What this task involves ->
With the line containing "right shoulder: (157, 192)" as the start and the line containing "right back paw: (52, 237)" as the end, transcribe that span of the entries below exactly, including both.

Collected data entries
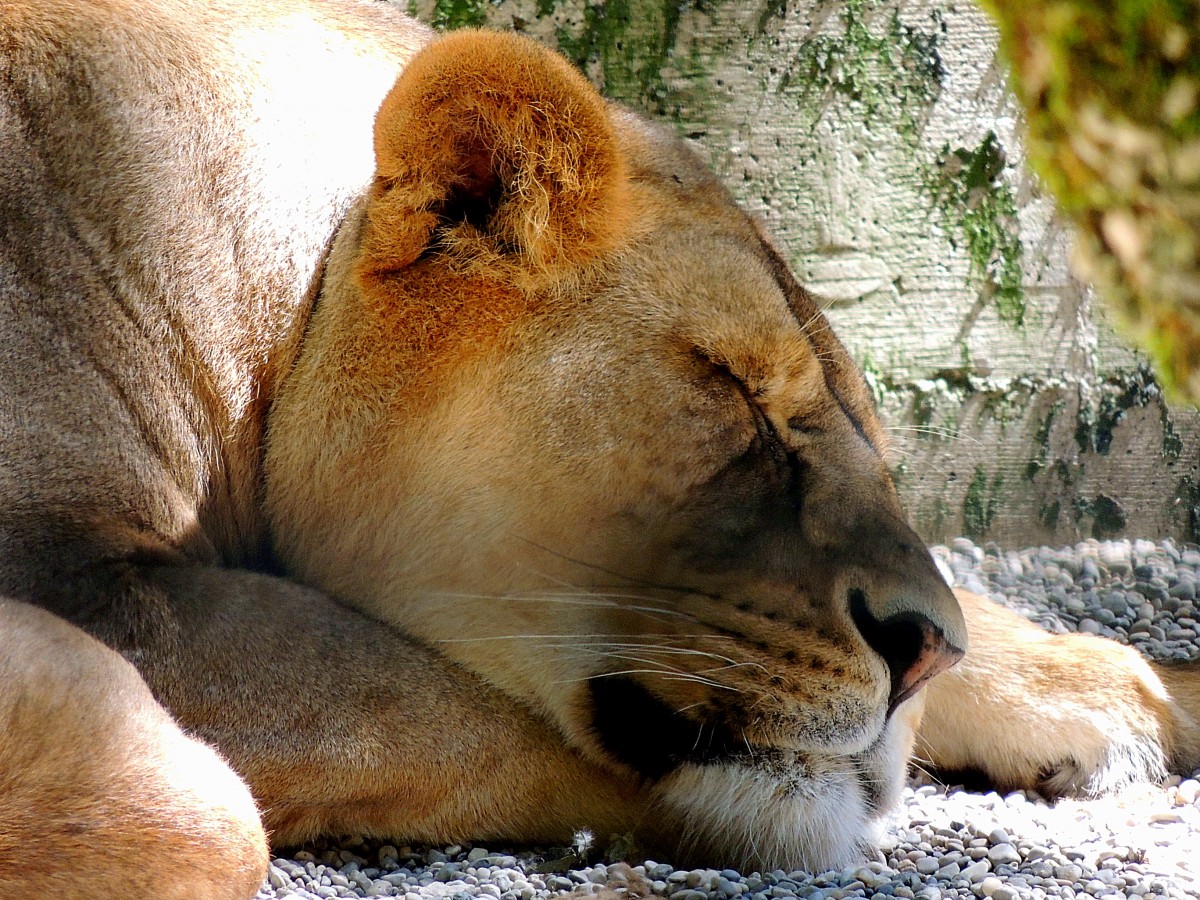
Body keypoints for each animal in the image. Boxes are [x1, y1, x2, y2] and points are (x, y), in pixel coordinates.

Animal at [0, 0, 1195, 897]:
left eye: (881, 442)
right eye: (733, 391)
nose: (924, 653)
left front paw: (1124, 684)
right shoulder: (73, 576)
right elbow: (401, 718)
--
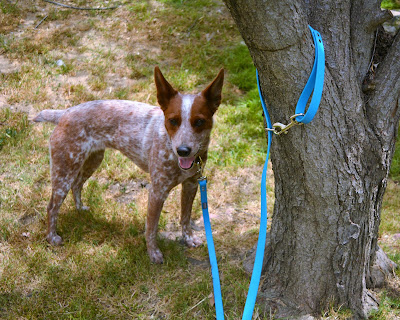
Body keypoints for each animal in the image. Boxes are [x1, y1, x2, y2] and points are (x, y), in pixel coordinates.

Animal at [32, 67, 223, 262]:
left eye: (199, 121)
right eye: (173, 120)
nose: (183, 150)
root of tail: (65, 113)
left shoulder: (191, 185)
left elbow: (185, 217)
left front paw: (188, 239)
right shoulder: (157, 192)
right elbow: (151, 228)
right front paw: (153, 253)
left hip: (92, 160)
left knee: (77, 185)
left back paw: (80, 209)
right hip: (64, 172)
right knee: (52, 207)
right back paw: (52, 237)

Response ->
right shoulder: (157, 192)
right elbow: (151, 228)
right front paw: (153, 253)
left hip: (92, 160)
left knee: (77, 185)
left back paw: (80, 209)
right hip: (64, 172)
right knee: (52, 207)
right back paw: (52, 237)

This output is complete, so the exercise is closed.